Counsellor Bev Craig, Manchester’s Executive Member for Adult Health and Wellbeing, said: “We need people to know that there is help, advice and support available.

“Help is available – please ask for it.”

Charity Manchester Cares has began to renew efforts to bring people across the city together by encouraging people ages 18-35 and 65+ to come together through phone calls, video chats and post.

They aim to create lifelong relationships between residents in Greater Manchester through Virtual Social Clubs which involve quizzes, yoga and discussion groups.

They also offer tech support for those who need it to ensure everyone can be included in the activities.

SHOUT messaging service is run by volunteers and trained clinical supervisors and offers free, confidential advice to people in Greater Manchester via text.

In March, Great Manchester Council set up the COVID-19 Community Response Hub, where vulnerable people and those having to isolate with no support network could get help.

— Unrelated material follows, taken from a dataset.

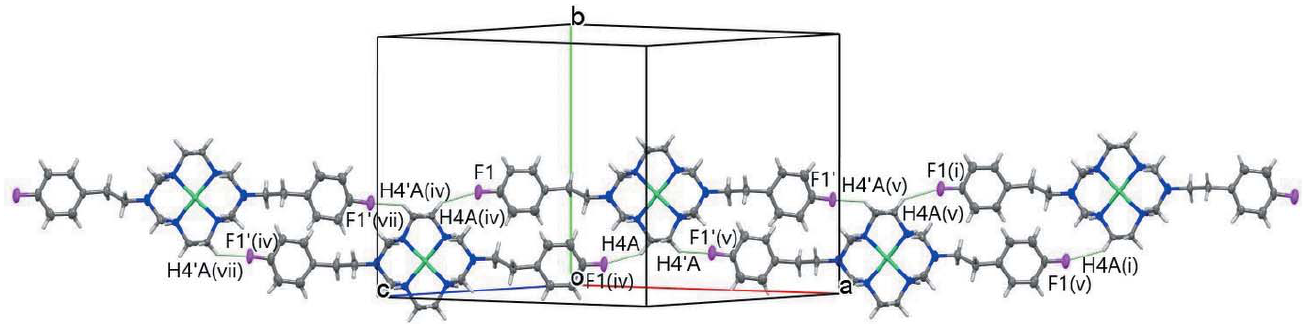
Figure 3 Aview showing the one-dimensional chain propagation of rings formed by the intermolecular hydrogen bonding between F1 (cid:3)(cid:3)(cid:3) H4 A and F1 0 (cid:3)(cid:3)(cid:3) H4 0 A in [Ni L ] 2+ . Symmetry codes: (i) 1 (cid:5) x , y , 1 [Ni L ] 2+ components is shown.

They can help with food and medication deliveries, accessing services online and will connect you to local groups if you are feeling lonely.

According to Manchester City Council’s website, they have taken over 25,000 calls and made over 100,000 deliveries since March across the region.

Since April 2020, over 1000 people have accessed the free online service SilverCloud, which offers self-help mental support programmes. Around 90% of users said they found SilverCloud’s resources useful.

Dr Sandeep Ranote, Medical Executive Lead for Mental Health, Greater Manchester Health and Social Care Partnership, said: “The number of people who have used these services, along with the feedback we’ve received, illustrate just how vital digital support is.”

ONS figures show that around 1 in 10 adults have said it is hard to follow the current lockdown measures, largely due to the impact on well-being (69%) and the strain on relationships with family and friends (53%).

Earlier this year, the Government set up the Loneliness Covid-19 Grant Fund which pledged to fund national organisations that help tackle loneliness throughout the pandemic and hand out grants of up to £1 million.

The We Love MCR Charity reported that £965,000 has been warded to local groups and charities and over 50,000 people across Manchester have been supported by the grants as of November 17.

There are lots of free resources on the Government’s Let’s Talk Loneliness website.